▶ Work request:
What must be written out is each line from the one holding "mouse_move(594, 270)" through the end of the records, word for word, minus any pictures.

Stored data entries
----

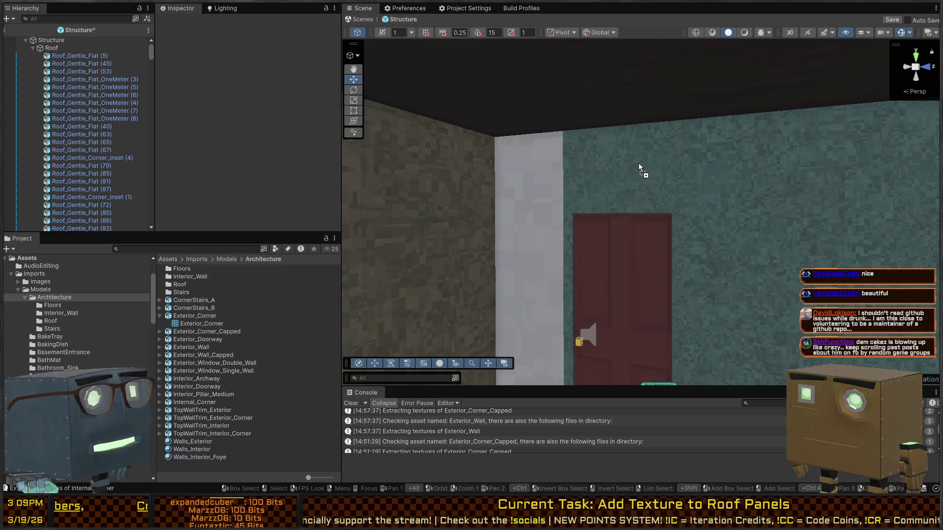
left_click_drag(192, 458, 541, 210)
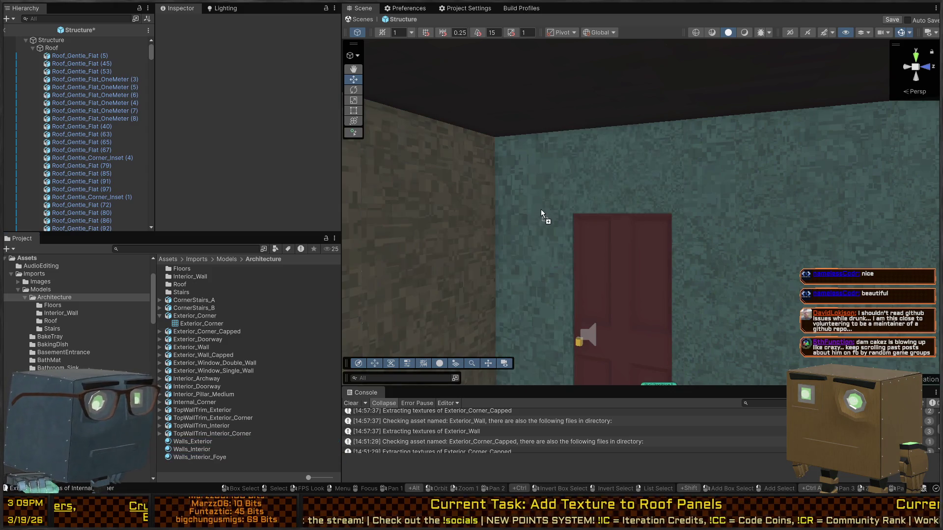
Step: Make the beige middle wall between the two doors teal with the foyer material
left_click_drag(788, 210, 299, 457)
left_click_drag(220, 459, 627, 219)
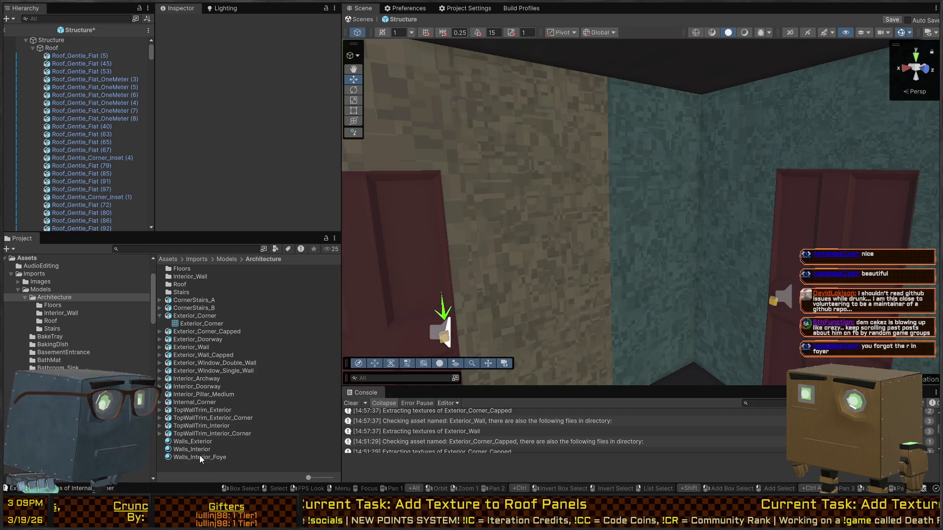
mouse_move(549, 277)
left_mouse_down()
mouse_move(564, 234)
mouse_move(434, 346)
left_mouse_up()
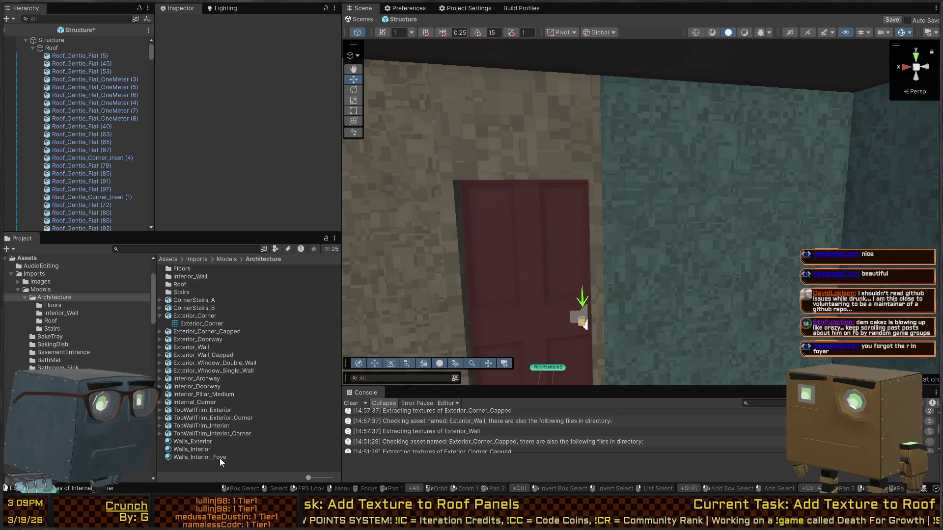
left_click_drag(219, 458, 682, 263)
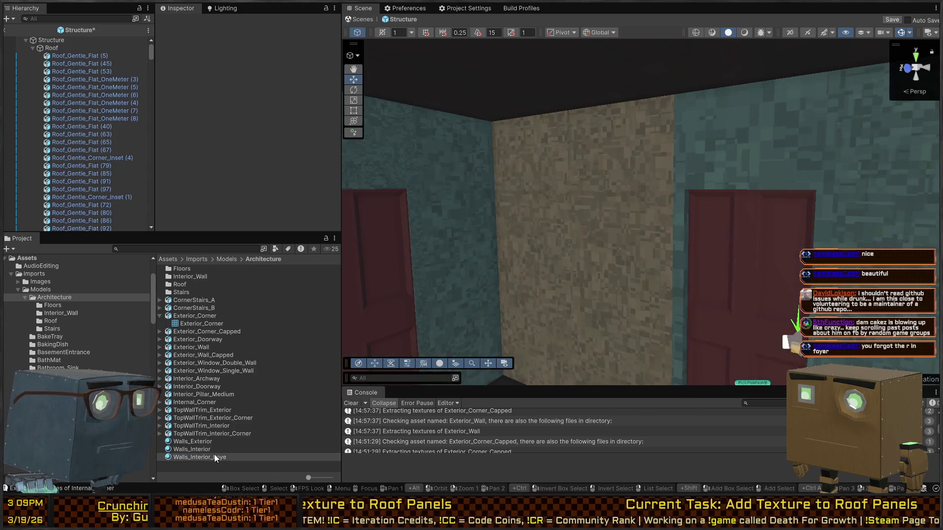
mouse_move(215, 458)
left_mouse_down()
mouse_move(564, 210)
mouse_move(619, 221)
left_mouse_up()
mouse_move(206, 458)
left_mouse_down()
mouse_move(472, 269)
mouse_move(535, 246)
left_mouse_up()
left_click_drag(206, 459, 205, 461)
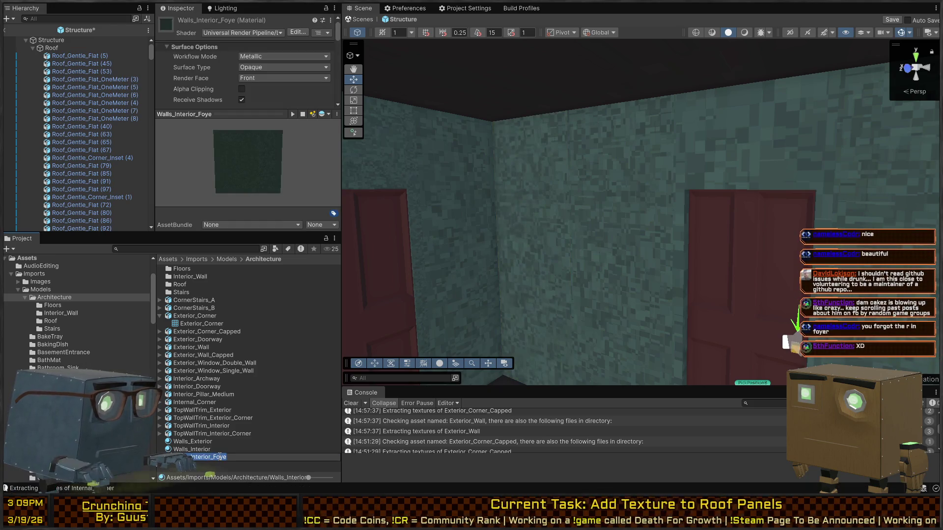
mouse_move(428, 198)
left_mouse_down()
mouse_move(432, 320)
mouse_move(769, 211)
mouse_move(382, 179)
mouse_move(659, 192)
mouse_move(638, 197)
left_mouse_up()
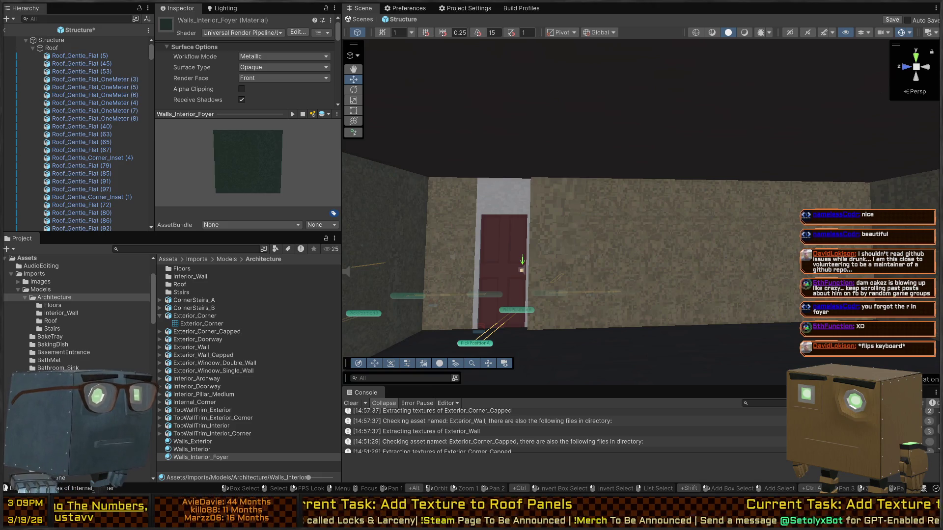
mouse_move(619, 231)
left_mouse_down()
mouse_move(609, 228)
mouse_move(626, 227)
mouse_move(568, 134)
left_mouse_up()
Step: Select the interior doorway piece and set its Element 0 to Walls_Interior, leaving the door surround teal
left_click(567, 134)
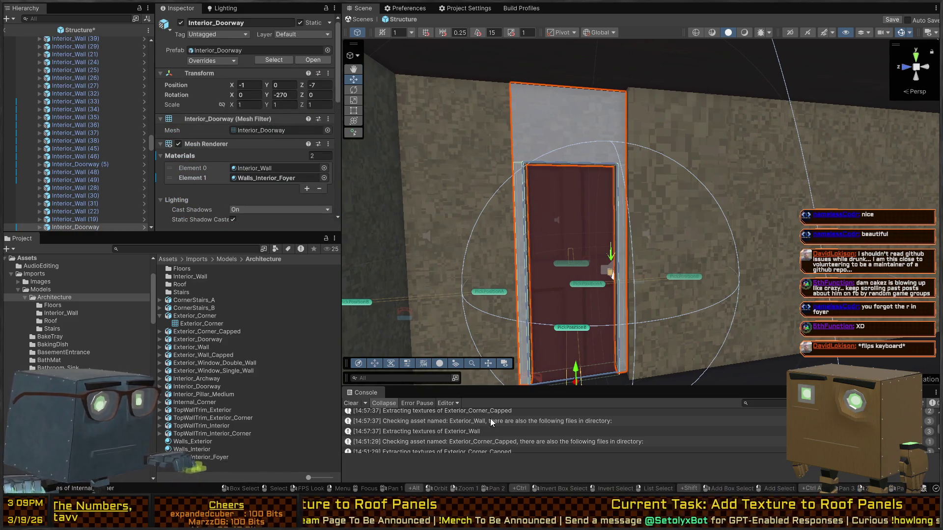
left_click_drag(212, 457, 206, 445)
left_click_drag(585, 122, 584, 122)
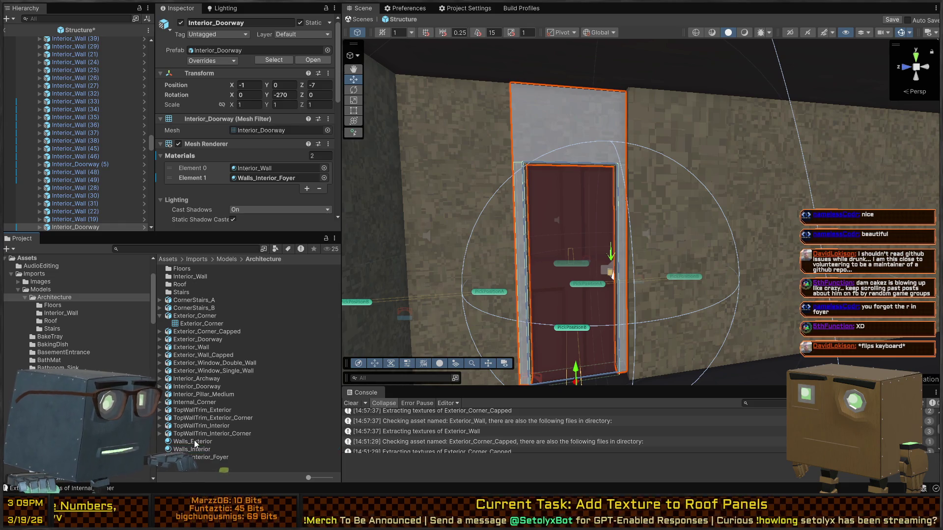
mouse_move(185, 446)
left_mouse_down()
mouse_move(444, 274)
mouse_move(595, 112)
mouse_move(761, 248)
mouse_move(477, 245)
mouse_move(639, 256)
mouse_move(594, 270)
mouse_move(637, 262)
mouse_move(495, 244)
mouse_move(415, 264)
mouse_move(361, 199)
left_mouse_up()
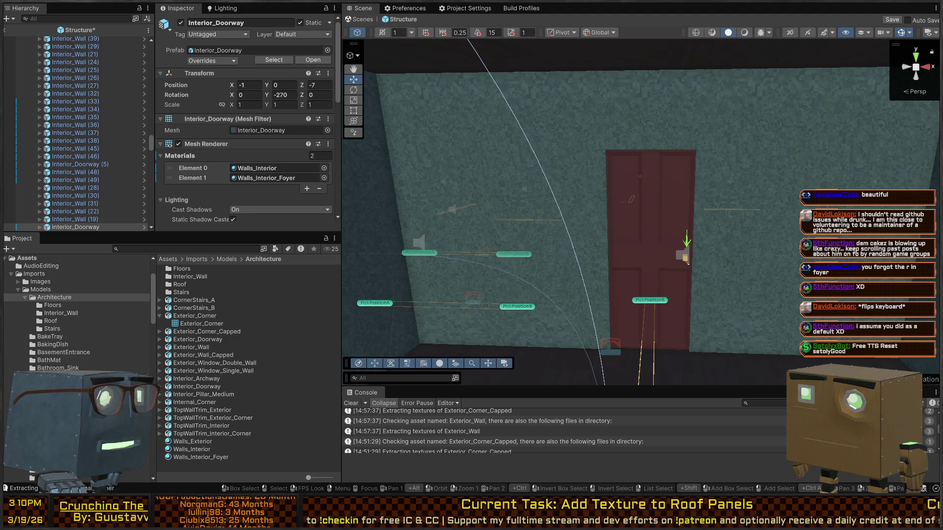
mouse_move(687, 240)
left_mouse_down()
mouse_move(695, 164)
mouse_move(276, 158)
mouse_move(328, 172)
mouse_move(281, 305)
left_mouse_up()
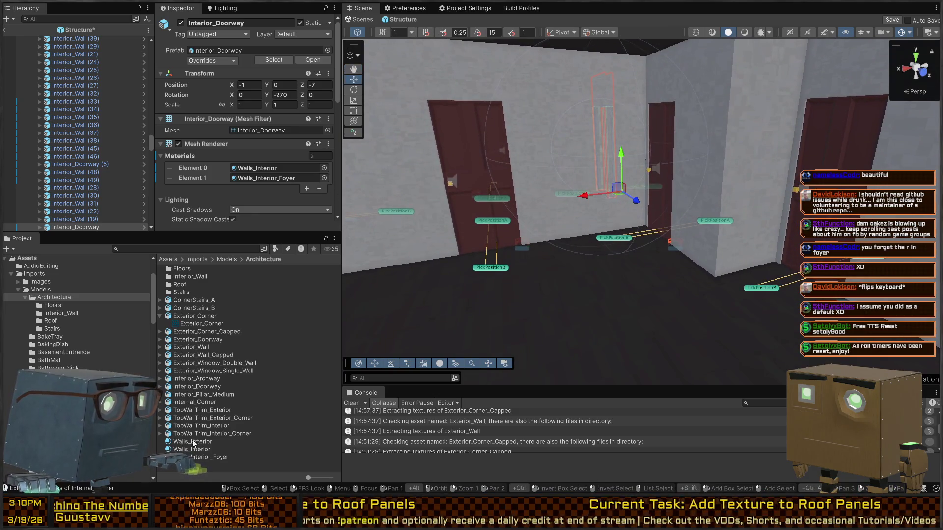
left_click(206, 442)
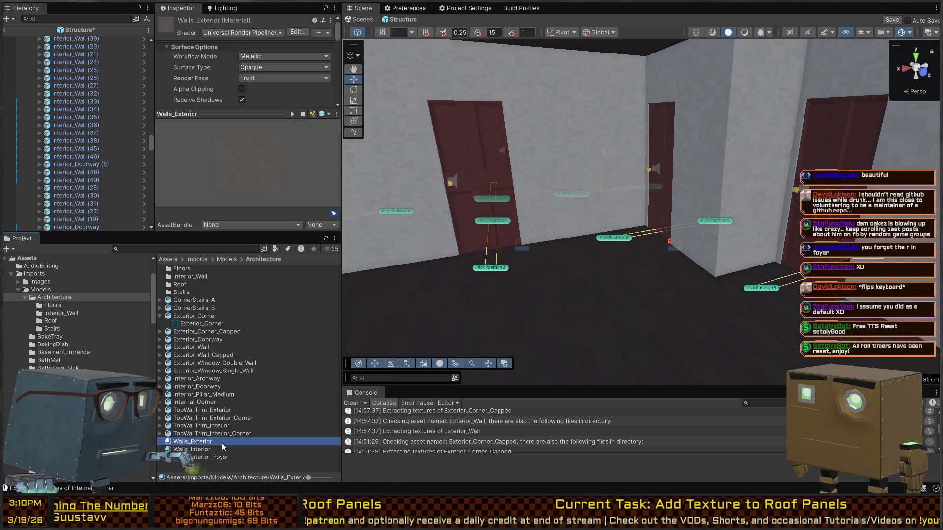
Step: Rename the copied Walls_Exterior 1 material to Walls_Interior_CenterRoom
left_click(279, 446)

----

▶ Result for this task:
mouse_move(594, 270)
mouse_move(637, 262)
mouse_move(495, 244)
mouse_move(415, 264)
mouse_move(361, 199)
left_mouse_up()
mouse_move(687, 240)
left_mouse_down()
mouse_move(695, 164)
mouse_move(276, 158)
mouse_move(328, 172)
mouse_move(281, 305)
left_mouse_up()
left_click(206, 442)
Step: Rename the copied Walls_Exterior 1 material to Walls_Interior_CenterRoom
left_click(279, 446)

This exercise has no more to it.